Supplied data -
########

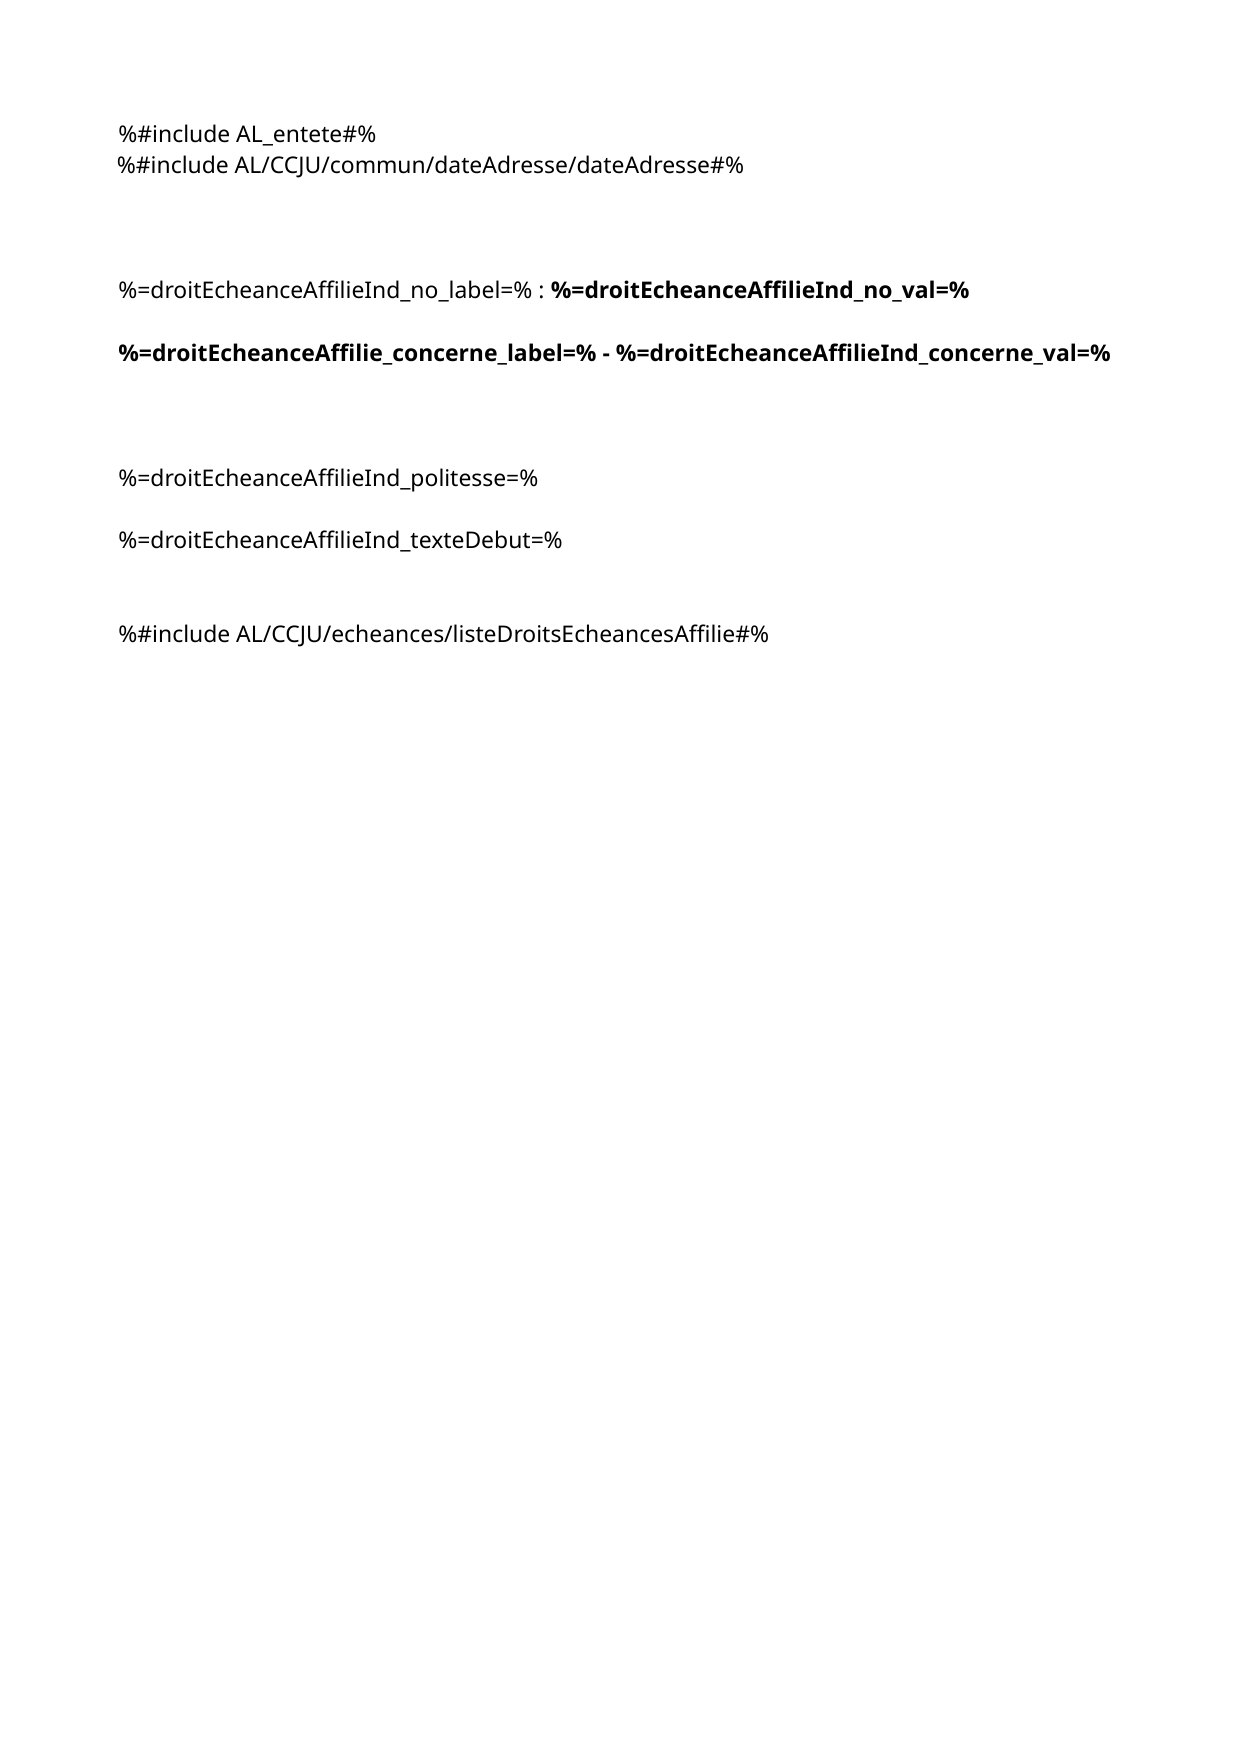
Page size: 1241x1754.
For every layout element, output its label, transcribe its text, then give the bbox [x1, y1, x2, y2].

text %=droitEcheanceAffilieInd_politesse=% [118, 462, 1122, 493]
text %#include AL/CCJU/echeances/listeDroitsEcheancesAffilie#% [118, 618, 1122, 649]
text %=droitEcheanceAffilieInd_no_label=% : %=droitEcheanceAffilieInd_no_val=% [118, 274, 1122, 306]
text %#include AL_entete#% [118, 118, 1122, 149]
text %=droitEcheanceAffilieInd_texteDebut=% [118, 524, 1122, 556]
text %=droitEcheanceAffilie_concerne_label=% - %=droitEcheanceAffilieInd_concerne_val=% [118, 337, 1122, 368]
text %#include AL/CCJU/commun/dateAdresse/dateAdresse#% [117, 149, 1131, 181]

########

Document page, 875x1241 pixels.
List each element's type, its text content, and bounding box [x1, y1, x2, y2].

########

Job -
Copy out the part of the listing that opens with the line containing "Page size: 1241x1754." and closes with the line containing "337, 1122, 368]", keeping every line between them unchanged.

Correct response -
Page size: 1241x1754.
For every layout element, output its label, transcribe its text, then give the bbox [x1, y1, x2, y2].

text %=droitEcheanceAffilieInd_politesse=% [118, 462, 1122, 493]
text %#include AL/CCJU/echeances/listeDroitsEcheancesAffilie#% [118, 618, 1122, 649]
text %=droitEcheanceAffilieInd_no_label=% : %=droitEcheanceAffilieInd_no_val=% [118, 274, 1122, 306]
text %#include AL_entete#% [118, 118, 1122, 149]
text %=droitEcheanceAffilieInd_texteDebut=% [118, 524, 1122, 556]
text %=droitEcheanceAffilie_concerne_label=% - %=droitEcheanceAffilieInd_concerne_val=% [118, 337, 1122, 368]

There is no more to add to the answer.